## Information shown
┌──

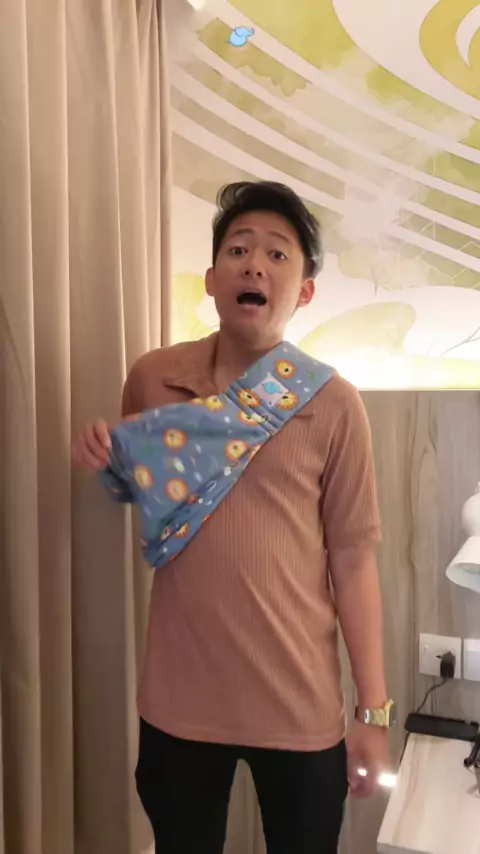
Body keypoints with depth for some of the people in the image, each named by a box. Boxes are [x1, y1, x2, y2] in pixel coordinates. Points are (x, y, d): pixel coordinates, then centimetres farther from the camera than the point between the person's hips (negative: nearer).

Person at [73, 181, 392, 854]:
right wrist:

└──

Pictures in the data above should not be copied; transcribe everything else exactly.

Body keypoints with depth for some of the people in the image, each named by a box. Boxes are [x1, y1, x2, y2] in pixel coordinates. Points are (x, y, d): pixel coordinates, then centimetres farther from the camera than the point between the person's hips (negative: nearer).

Person at [73, 181, 392, 854]:
right wrist:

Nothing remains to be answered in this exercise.